UNDERSTANDING THE ROLE OF SERUM URIC ACID AS A PROGNOSTIC MARKER IN ACUTE CORONARY SYNDROME: A HOSPITAL BASED STUDY

Abstract

Chandra Prakash Thakur, Kallol Bhattacharjee, Dwijen Das

BACKGROUND Coronary artery disease remains the dominating cause of death in the world. Despite understanding and controlling the known risk factors for coronary artery disease, it remains the worldwide epidemic. This raises the possibility of the presence of unknown or underestimated risk factors. The role of uric acid as a prognostic factor in patients with acute coronary syndrome is controversial. The aim of the present study is to estimate serum uric acid levels in acute coronary syndrome and its correlation with Killip’s classification of heart failure and in hospital mortality.
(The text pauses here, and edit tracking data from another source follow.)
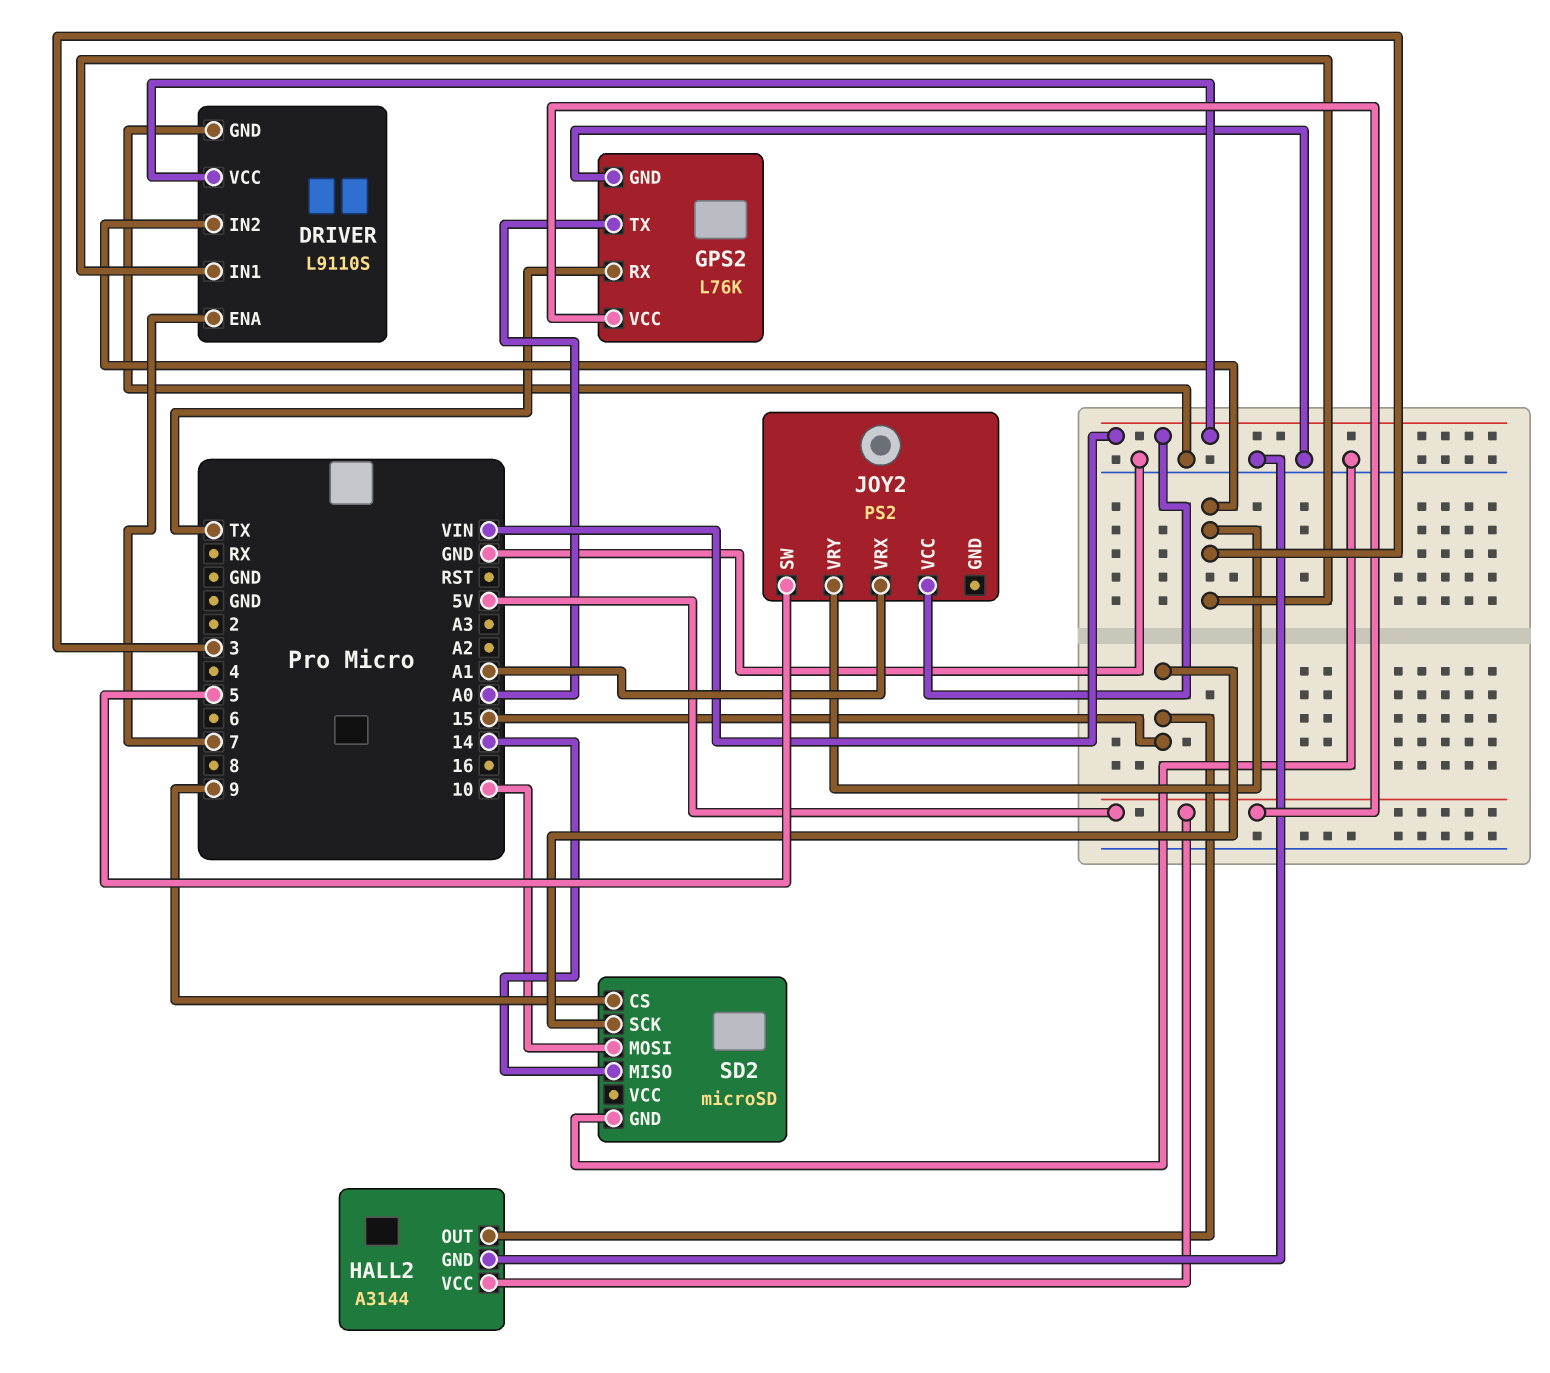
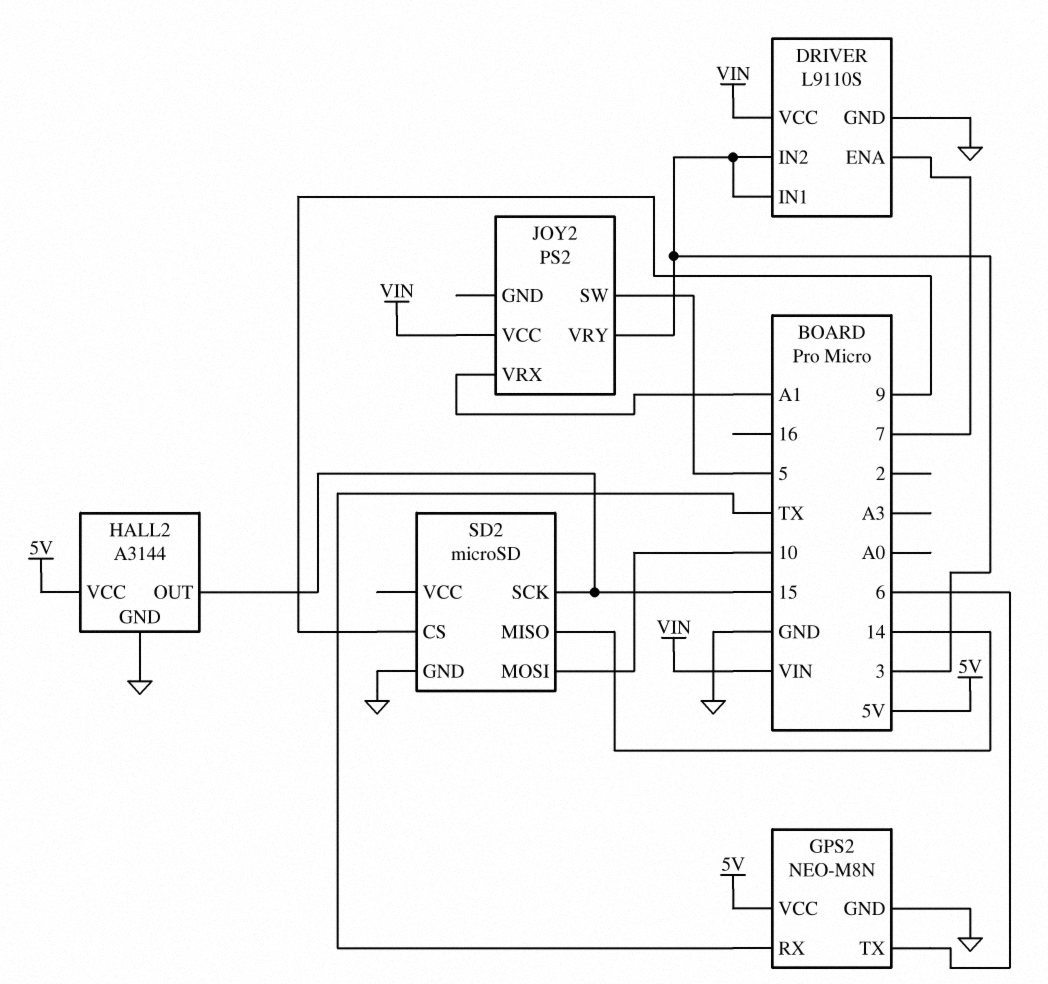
GPS2: L76K -> NEO-M8N
GPS2 pin TX: A0 -> 6

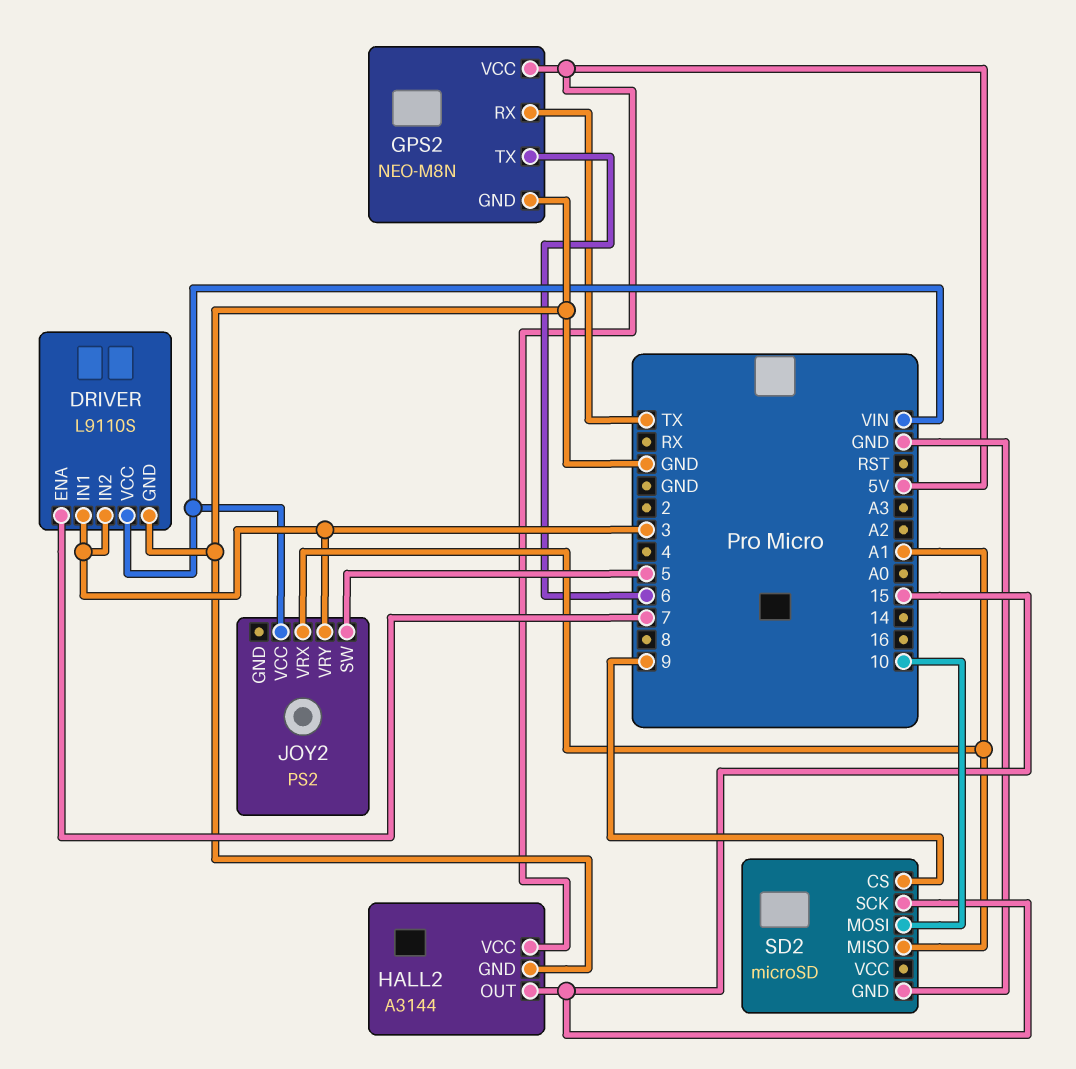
SD2 pin MISO: 14 -> A1

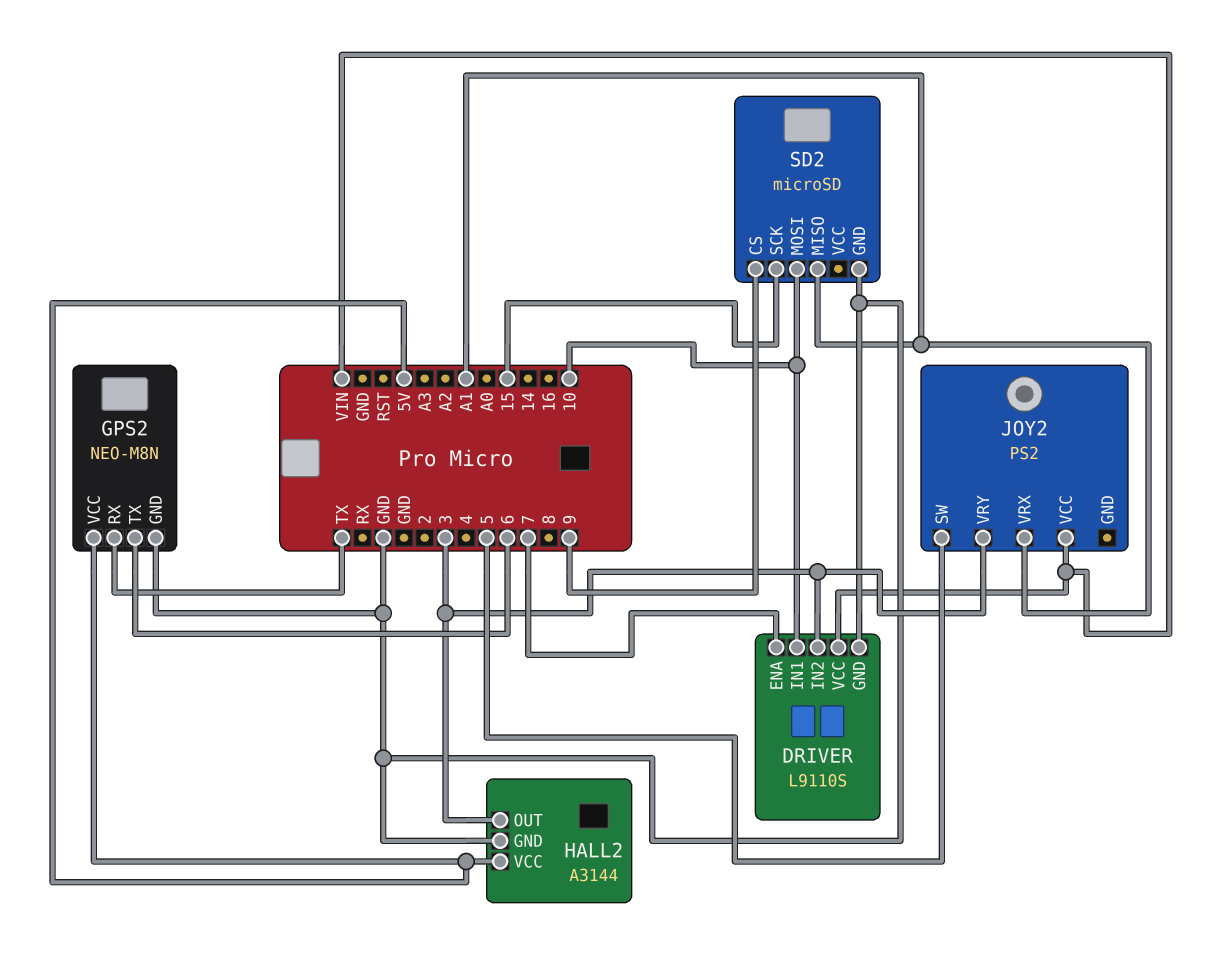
DRIVER pin IN1: 3 -> 10
HALL2 pin OUT: 15 -> 3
MATERIALS AND METHODS A total of 100 patients with acute coronary syndrome meeting the inclusion and exclusion criteria, with an equal number of age and sex matched controls were selected for study during the period 1st July 2016 - 30th June 2017. Serum uric acid level was estimated on day 0 and 7 of acute coronary syndrome. RESULTS A statistically significant higher level of serum uric acid concentration in patients of acute coronary syndrome (5.80 ± 1.53) was observed on the day of admission as compared to controls (3.8 ± 0.85). There was no statistically significant difference observed in relation with diabetes and hypertensive status and gender. Higher serum uric acid (>7 mg/dl) level along with higher Killip’s class (III, IV) was associated with higher mortality and major adverse cardiac events. CONCLUSION It is concluded from the present study that serum uric acid levels were higher in patients of ACS as compared to healthy controls. Patients with elevated serum uric acid levels belonged to higher Killip’s classification and had higher mortality. It can be inferred from this study that serum uric acid can be regarded as an inexpensive independent risk factor and prognostic marker for assessing short term mortality in patients with ACS.